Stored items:
****

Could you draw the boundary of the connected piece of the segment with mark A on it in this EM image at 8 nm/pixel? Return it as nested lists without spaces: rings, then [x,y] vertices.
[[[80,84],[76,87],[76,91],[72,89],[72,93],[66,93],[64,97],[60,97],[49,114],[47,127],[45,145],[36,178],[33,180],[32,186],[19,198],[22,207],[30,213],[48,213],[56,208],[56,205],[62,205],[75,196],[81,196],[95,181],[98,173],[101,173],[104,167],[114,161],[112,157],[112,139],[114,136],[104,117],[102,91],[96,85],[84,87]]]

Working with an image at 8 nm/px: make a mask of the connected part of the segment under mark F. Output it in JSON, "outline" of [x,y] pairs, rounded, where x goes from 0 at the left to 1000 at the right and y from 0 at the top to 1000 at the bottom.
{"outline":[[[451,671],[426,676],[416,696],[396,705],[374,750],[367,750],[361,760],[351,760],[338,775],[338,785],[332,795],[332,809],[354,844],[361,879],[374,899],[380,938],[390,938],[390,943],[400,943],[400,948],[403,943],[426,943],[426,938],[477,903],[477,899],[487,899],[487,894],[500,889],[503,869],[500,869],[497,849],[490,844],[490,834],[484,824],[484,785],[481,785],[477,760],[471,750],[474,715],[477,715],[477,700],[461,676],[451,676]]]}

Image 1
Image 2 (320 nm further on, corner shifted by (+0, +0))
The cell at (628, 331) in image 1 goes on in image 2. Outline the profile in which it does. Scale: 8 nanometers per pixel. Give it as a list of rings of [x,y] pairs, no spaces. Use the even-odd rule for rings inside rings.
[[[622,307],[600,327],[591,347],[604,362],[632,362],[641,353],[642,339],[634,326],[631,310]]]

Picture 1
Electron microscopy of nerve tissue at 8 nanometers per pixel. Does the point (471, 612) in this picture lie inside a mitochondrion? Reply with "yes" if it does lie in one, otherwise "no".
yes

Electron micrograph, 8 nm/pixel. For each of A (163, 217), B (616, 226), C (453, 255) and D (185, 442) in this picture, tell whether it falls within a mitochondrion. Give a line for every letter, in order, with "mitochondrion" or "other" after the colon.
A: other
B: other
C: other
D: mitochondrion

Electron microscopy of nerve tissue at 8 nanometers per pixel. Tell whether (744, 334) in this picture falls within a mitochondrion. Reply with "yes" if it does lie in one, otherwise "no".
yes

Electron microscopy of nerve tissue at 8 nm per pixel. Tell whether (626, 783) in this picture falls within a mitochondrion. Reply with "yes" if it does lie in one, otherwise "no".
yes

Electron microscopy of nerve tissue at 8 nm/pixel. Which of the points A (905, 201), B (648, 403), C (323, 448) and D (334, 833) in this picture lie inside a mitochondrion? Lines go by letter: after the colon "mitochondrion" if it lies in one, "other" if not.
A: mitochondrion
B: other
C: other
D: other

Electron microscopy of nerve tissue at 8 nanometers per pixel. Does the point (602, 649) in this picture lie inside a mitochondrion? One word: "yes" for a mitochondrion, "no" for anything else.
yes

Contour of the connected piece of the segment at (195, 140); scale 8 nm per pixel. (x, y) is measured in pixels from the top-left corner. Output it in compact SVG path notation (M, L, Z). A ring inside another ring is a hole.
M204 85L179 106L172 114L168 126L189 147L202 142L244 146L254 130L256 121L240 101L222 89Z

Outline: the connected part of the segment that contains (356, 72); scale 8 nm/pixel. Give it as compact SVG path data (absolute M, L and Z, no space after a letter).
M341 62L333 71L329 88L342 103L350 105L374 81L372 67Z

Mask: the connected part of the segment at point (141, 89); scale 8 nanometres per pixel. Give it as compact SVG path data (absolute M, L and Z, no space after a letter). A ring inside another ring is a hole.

****

EXERCISE
What is needed is an exact copy of the lines from the one containing "Outline: the connected" through the last line of the records, and nothing else.

ANSWER SPACE
Outline: the connected part of the segment that contains (356, 72); scale 8 nm/pixel. Give it as compact SVG path data (absolute M, L and Z, no space after a letter).
M341 62L333 71L329 88L342 103L350 105L374 81L372 67Z

Mask: the connected part of the segment at point (141, 89); scale 8 nanometres per pixel. Give it as compact SVG path data (absolute M, L and Z, no space after a letter). A ring inside another ring is a hole.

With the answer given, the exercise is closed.